Gwendolyn Elizabeth Brooks
Gwendolyn Elizabeth Brooks was born on June 7, 1917. A poet, she was the first African American to receive a Pulitzer Prize.
Born in Topeka, Kansas, Brooks graduated from Wilson Junior College in 1936. Critics praised her first book of poems, A Street in Bronzeville (1945), as a moving evocation of life in an urban Black neighborhood. In 1949, Brooks wrote Annie Allen, and was awarded the 1950 Pulitzer Prize in poetry. Since then, she has written a number of selections for readers of all ages. These include Maude Martha (1953), The Bean Eaters (1960), In the Mecca (1968), Riot (1969), Jump Bad (edited): A New Chicago Anthology (1971), Report from Part One: An Autobiography (1972), To Disembark (1981), The Near-Johannesburg Boy and Other Poems (1986), Blacks (1987), and Children Coming Home (1991).

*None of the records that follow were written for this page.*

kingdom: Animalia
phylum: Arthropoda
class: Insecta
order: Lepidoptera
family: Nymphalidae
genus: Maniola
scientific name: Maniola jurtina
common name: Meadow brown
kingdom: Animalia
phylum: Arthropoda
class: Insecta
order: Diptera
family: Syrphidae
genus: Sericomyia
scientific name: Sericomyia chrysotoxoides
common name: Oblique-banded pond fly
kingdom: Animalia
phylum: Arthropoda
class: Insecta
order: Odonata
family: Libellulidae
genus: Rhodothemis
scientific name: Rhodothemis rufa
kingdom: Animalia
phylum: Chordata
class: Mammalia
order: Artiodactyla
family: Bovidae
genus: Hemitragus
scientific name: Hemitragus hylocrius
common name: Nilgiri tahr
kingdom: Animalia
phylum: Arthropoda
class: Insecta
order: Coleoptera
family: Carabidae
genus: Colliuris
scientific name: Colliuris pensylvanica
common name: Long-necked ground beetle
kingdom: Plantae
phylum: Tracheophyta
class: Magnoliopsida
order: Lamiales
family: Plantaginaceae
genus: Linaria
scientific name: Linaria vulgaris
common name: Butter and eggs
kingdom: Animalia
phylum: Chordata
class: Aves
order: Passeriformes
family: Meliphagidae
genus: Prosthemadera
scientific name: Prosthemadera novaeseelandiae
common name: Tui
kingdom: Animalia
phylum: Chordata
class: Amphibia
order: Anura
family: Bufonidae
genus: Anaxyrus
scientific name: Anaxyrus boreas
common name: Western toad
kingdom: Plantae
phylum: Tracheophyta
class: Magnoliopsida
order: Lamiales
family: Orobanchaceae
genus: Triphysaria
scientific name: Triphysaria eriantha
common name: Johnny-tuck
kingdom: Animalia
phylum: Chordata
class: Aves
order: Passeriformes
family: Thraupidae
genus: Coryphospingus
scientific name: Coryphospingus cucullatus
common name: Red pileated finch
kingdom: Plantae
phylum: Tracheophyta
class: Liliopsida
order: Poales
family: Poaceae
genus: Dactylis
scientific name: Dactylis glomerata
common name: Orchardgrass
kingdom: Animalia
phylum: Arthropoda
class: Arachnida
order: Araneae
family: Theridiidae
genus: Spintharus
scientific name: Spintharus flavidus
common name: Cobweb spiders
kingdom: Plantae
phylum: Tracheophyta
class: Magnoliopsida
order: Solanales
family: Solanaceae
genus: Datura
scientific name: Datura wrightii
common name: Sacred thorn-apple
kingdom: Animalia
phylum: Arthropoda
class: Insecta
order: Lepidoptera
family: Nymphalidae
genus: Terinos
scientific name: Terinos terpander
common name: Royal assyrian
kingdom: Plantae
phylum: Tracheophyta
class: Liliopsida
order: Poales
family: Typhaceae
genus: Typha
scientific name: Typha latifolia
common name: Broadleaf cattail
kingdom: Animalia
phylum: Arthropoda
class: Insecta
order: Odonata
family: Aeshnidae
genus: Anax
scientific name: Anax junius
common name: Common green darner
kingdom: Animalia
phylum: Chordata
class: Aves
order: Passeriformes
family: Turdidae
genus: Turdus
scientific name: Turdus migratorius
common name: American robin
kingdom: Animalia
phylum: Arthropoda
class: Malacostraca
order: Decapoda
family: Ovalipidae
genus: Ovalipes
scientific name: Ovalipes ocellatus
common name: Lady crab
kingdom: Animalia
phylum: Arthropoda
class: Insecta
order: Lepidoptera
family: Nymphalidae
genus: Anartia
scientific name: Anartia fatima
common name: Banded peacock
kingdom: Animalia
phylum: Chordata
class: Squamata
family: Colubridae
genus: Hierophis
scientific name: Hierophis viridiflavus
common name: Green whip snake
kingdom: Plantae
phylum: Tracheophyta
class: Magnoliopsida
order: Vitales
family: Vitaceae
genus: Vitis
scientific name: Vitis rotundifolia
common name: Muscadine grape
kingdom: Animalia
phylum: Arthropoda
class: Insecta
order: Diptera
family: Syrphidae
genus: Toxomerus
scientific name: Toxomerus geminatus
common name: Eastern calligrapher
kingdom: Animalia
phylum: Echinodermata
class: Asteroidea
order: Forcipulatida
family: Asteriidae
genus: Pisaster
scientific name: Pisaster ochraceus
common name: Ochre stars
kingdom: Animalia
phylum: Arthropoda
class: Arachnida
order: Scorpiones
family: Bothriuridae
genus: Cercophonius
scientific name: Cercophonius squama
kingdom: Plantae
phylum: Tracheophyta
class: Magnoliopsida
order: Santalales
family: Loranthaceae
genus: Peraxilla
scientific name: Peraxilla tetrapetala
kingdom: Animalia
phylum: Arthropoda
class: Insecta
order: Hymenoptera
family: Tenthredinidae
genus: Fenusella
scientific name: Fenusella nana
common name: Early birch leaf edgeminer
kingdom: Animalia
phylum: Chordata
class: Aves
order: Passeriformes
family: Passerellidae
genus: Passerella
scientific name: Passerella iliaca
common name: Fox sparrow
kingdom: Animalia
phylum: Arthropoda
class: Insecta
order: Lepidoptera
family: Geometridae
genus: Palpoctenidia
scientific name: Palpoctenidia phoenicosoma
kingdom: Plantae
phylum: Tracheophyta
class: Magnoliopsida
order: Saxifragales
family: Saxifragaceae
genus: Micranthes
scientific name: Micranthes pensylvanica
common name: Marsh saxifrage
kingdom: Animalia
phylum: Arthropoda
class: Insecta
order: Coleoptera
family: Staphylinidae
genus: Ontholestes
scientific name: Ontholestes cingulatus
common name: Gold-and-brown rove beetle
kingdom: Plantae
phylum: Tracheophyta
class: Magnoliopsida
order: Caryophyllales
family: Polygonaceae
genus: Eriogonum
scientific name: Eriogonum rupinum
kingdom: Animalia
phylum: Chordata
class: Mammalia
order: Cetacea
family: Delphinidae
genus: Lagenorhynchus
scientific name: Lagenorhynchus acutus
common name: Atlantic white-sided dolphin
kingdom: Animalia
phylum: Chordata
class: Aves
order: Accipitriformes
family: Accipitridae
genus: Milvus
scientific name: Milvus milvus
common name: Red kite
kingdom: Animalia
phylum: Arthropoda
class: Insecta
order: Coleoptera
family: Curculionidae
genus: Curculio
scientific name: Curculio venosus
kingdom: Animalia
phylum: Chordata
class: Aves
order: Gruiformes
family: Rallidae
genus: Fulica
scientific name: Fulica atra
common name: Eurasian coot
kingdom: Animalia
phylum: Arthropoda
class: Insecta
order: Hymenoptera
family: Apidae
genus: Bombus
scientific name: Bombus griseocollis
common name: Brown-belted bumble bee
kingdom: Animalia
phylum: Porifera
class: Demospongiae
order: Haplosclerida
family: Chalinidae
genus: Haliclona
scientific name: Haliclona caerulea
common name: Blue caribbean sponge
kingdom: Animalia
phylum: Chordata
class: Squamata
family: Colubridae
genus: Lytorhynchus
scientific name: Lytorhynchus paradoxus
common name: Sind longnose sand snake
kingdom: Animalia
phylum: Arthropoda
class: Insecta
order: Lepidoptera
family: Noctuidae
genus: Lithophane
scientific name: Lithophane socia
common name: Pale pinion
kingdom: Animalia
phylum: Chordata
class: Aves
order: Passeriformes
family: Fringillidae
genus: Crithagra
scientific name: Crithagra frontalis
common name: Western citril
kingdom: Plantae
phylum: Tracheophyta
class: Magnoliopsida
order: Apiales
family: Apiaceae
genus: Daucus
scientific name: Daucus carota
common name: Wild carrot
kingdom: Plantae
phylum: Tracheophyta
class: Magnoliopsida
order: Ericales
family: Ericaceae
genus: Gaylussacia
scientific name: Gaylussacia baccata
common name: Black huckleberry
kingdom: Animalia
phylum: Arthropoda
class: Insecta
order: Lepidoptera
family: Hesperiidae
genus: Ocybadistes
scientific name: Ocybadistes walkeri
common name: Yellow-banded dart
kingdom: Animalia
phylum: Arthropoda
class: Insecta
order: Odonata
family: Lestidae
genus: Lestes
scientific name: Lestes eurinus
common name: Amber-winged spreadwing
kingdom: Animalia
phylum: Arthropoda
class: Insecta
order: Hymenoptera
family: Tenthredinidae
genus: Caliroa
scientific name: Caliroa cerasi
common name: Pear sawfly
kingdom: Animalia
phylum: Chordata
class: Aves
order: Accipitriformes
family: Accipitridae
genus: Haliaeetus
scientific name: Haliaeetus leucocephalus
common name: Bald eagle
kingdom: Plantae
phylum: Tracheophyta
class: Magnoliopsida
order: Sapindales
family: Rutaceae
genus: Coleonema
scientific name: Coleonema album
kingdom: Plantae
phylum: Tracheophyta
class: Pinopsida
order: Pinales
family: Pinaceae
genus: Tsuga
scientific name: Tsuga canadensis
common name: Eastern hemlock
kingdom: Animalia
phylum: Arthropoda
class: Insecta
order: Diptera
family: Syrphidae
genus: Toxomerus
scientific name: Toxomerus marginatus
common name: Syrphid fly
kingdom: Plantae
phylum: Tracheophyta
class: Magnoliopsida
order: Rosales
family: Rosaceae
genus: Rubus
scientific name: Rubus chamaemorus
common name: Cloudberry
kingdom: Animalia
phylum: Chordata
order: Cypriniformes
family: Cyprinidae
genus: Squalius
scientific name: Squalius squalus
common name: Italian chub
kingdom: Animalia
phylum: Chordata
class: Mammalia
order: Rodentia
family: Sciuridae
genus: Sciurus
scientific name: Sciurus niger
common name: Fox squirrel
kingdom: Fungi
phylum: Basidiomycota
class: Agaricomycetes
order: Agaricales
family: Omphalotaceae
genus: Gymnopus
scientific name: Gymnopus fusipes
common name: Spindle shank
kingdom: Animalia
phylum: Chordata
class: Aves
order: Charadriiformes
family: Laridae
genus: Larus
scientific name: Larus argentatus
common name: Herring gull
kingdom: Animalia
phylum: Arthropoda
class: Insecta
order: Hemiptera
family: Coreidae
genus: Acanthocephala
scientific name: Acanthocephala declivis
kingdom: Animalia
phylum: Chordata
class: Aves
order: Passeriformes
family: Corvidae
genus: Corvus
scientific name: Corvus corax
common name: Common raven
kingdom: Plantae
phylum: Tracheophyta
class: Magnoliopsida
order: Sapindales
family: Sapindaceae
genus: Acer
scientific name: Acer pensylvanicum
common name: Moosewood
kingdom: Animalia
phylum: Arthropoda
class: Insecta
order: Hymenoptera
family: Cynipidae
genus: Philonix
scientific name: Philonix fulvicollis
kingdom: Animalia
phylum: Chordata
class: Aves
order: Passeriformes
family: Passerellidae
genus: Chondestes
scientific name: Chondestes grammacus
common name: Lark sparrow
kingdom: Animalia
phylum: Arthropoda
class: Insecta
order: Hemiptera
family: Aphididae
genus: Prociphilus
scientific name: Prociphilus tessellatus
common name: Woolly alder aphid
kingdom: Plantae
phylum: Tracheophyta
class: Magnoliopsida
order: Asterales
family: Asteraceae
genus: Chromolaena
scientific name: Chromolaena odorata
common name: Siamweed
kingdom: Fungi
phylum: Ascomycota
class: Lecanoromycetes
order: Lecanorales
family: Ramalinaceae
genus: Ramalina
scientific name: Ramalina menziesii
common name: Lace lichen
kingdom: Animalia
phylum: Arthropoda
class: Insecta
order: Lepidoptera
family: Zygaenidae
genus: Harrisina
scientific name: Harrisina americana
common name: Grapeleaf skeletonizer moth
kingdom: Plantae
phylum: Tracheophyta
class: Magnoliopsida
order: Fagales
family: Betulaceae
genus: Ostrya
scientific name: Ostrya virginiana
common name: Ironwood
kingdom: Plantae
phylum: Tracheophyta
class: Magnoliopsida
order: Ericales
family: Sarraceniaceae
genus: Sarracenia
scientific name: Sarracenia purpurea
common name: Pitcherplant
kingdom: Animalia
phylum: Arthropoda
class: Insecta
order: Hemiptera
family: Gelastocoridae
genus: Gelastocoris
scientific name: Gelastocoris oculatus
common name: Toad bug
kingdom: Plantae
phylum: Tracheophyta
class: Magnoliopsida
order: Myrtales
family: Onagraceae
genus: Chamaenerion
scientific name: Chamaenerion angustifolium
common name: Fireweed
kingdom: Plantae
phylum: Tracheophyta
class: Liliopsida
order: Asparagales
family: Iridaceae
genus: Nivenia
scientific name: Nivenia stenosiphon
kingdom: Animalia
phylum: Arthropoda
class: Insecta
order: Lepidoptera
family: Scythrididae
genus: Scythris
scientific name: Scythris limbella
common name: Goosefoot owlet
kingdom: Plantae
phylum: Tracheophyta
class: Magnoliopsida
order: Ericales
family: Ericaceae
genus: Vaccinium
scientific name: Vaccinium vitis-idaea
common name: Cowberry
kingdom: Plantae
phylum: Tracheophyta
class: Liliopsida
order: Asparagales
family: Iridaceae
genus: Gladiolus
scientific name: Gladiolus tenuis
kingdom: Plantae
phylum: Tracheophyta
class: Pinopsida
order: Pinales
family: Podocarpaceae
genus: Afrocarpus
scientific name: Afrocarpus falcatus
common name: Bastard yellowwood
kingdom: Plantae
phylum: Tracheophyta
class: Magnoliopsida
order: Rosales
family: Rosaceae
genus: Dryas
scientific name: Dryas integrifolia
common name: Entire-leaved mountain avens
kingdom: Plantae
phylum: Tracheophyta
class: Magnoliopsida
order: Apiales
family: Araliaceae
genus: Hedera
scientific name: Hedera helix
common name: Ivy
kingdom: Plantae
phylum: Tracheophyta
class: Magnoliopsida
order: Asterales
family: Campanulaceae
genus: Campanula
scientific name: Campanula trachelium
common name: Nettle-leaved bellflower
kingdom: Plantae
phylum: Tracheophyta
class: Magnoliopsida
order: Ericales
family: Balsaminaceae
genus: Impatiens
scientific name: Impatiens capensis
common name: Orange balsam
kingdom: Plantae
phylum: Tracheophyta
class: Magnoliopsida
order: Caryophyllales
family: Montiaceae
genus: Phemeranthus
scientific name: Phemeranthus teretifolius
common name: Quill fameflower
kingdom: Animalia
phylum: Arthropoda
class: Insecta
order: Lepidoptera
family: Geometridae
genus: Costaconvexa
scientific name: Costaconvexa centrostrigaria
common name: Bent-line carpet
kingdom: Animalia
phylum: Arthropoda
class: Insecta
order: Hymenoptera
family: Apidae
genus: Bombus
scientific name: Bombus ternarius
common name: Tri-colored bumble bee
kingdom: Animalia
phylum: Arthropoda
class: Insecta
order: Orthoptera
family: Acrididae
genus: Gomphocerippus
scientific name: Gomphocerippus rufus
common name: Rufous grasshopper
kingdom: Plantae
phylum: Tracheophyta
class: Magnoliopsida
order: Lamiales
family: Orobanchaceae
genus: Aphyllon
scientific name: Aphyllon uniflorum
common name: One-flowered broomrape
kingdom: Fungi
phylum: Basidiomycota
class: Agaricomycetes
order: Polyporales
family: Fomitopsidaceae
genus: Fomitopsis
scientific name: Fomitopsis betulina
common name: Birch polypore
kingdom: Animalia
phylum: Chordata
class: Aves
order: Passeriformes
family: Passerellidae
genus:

Brooks is noted for her adaptation of traditional forms of poetry and for her use of short verse lines and casual rhymes. Brooks was named poet laureate for the state of Illinois in 1968, succeeding Carl Sandburg. In 1985 she was appointed poetry consultant to the Library of Congress. In 1990, Brooks became the first American to receive the Society for Literature Award from the University of Thessalonica in Athens, Greece.
She received the National Book Foundation's medal for Distinguished Contribution to American Letters in 1994. Gwen Brooks died December 4, 2000.